Rabbi says township is violating his religious freedom

Freehold Township, USA - A New Jersey rabbi has filed a civil rights lawsuit against the township where he lives, saying local officials are conducting an illegal surveillance of his house and restricting his right to pray at his home.

The federal lawsuit was filed Tuesday in Trenton on behalf of Avraham Bernstein, who is represented by the Rutherford Institute, a Charlottesville, Va.-based civil liberties group that focuses on First Amendment and religious freedom cases.

At issue is whether Bernstein, a rabbi with the ultraorthodox Lubavitch Chabad, is allowed to host a minyon, the necessary 10 men to pray under orthodox Jewish law, at his home on Shabbat, Friday night to Saturday night.

The Monmouth County township says he is violating local zoning ordinances because he is using his home as a house of worship, according to the lawsuit.

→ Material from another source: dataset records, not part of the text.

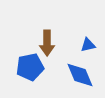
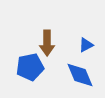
blue triangle: moved 2 px left; rotated 14 degrees counterclockwise
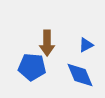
blue pentagon: moved 2 px right; rotated 16 degrees clockwise
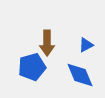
blue pentagon: rotated 20 degrees counterclockwise
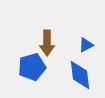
blue diamond: rotated 16 degrees clockwise
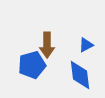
brown arrow: moved 2 px down
blue pentagon: moved 2 px up
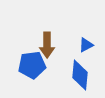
blue pentagon: rotated 8 degrees clockwise
blue diamond: rotated 12 degrees clockwise
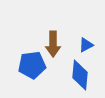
brown arrow: moved 6 px right, 1 px up
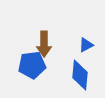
brown arrow: moved 9 px left
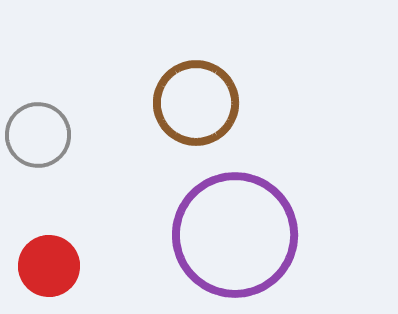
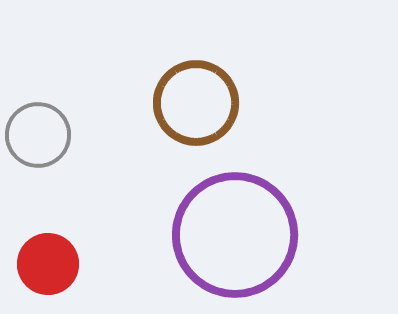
red circle: moved 1 px left, 2 px up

Bernstein received a zoning violation in February 2007 and a summons in April; in May he filed a lawsuit in New Jersey Superior Court. The township retaliated by "secretly setting up a video camera," aimed at the Bersteins' home, which is operated on Friday afternoon before Shabbat until its conclusion on Saturday, the lawsuit alleges.

Bernstein, his wife and eight children live in a 4,000 square-foot single-family home, where they invite friends to celebrate the holiday with them. Since they are not allowed to drive, many are neighbors who walk.

An attorney for the township, Duane O. Davison, did not return several telephone messages left by The Associated Press.